I've recently used the decorator pattern in a web service which uses the following CommandProcessor interface:

public Command receive(Request request);
public Response execute(Command command);
public void respond(Response response);

Basically, the CommandProcessor receives a Request and creates the proper Command, executes the Command and creates the appropriate Response, and sends the Response. When I wanted to add timing and log it, I created a TimerDecorator that used an existing CommandProcessor as its component. The TimerDecorator implements CommandProcessor interface, but just adds timing and then calls its target, which is the real CommandProcessor.
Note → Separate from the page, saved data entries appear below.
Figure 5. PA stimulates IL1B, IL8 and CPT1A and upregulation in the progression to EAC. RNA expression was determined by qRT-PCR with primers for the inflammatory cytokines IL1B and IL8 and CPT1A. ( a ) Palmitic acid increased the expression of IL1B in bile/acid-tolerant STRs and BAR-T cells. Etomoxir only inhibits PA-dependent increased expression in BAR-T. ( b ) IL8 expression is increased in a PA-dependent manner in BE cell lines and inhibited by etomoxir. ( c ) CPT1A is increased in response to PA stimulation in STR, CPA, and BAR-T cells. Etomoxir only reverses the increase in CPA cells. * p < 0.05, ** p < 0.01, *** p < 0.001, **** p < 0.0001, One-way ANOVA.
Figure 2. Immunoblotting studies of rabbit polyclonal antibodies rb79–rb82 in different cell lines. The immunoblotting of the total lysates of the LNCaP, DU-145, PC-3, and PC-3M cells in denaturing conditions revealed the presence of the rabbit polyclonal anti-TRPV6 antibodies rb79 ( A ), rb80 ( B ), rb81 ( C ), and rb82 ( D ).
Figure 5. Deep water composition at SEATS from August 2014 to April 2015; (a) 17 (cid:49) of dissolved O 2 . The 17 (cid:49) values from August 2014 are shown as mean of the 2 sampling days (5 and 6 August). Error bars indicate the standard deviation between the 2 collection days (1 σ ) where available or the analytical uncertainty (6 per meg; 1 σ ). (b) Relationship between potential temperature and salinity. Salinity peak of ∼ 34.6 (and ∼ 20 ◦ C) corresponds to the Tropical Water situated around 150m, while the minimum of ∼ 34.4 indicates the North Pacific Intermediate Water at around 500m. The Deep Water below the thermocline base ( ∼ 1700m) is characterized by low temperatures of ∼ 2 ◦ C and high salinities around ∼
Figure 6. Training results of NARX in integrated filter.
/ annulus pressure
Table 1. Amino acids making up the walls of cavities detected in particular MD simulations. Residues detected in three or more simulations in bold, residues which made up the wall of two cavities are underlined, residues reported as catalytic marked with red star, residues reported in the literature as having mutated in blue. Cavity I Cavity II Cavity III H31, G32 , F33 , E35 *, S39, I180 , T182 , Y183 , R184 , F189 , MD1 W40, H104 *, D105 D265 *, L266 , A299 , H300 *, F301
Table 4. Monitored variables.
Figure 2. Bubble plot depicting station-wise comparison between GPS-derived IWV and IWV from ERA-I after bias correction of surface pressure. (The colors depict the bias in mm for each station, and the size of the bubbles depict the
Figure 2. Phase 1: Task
Something like this:

public class TimerDecorator implements CommandProcessor {
   private CommandProcessor target;
   private Timer timer;

   public TimerDecorator(CommandProcessor processor) {
      this.target = processor;
      this.timer = new Timer();
   }

   public Command receive(Request request) {
      this.timer.start();
      return this.target.receive(request);
   }

   public Response execute(Command command) {
      return this.target.execute(command);
   }

   public void respond(Response response) {
      this.target.response(response);
      this.timer.stop();
      // log timer
   }

}

So the real CommandProcessor is wrapped inside TimerDecorator, and I can treat TimerDecorator just like the target CommandProcessor, but now timing logic has been added.